Making Sense of the Pulitzer Prize
The Pulitzer Prizes honoring excellence in journalism were handed out last week -- including the Public Service award to The Washington Post and The Guardian for their coverage of the Edward Snowden and the N.S.A. documents he leaked.
Some pundits said that was a signal from Pulitzer that what Snowden did was a public service, even though leaking those documents was a crime for which he is still a fugitive from the law.
"Yeah, but the journalism he contributed to was pretty significant journalism and I think the Pulitzer Board want to acknowledge that," said Kelly McBride of the Poynter Institute's "Sense-Making Project."
And this kind of situation is not unprecedented for the Pulitzer Prize.

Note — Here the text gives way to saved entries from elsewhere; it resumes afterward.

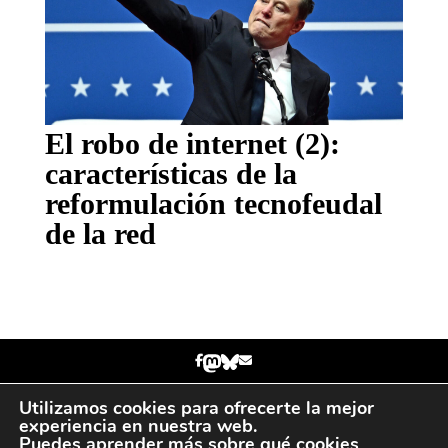
El robo de internet (2):
características de la
reformulación tecnofeudal
de la red
Utilizamos cookies para ofrecerte la mejor
Política de privacidad
Gabriel Jaraba Online
experiencia en nuestra web.
2024
Puedes aprender más sobre qué cookies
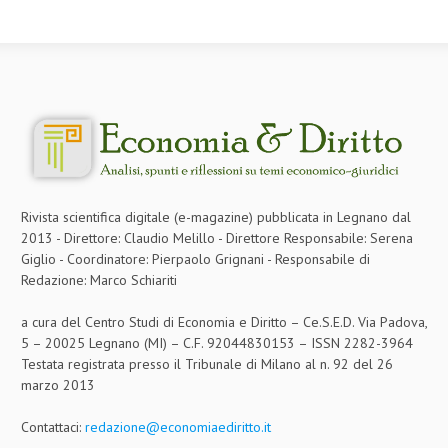
NEWS
ARCHIVIO EVENTI (FINO AL 2022)
CORSI ENTI TERZI
PUBBLICAZIONI
BOLLETTINO FINANZIAMENTI
Rivista scientifica digitale (e-magazine) pubblicata in Legnano dal
TELEGRAM
2013 - Direttore: Claudio Melillo - Direttore Responsabile: Serena
Giglio - Coordinatore: Pierpaolo Grignani - Responsabile di
DOCUMENTI
Redazione: Marco Schiariti
MANUALI E MONOGRAFIE
a cura del Centro Studi di Economia e Diritto – Ce.S.E.D. Via Padova,
5 – 20025 Legnano (MI) – C.F. 92044830153 – ISSN 2282-3964
TESI DI LAUREA
Testata registrata presso il Tribunale di Milano al n. 92 del 26
marzo 2013
MATERIALE DIDATTICO
Contattaci:
redazione@economiaediritto.it
INVITI E PROMOZIONI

"This journalism is comparable to the 1972 Pulitzer Prize which was awarded to the Pentagon Papers and The New York Times for that piece of journalism," McBride explained. "That was equally as controversial and back then the Pulitzer board actually issued a letter that said something like, "Hey we're not so sure about this but it was good journalism." I think you fast forward 40 years and this Pulitzer jury was convinced that this journalism will go down in history as significant."
So why no such letter from Pulitzer in the Snowden case?
"I think the committee is fairly confidant that the reporters who handled the Snowden information were not guilty of any crimes," McBride said. "So, they're not worried about any illegality. Although people have suggested that by receiving stolen information you're guilty of a crime."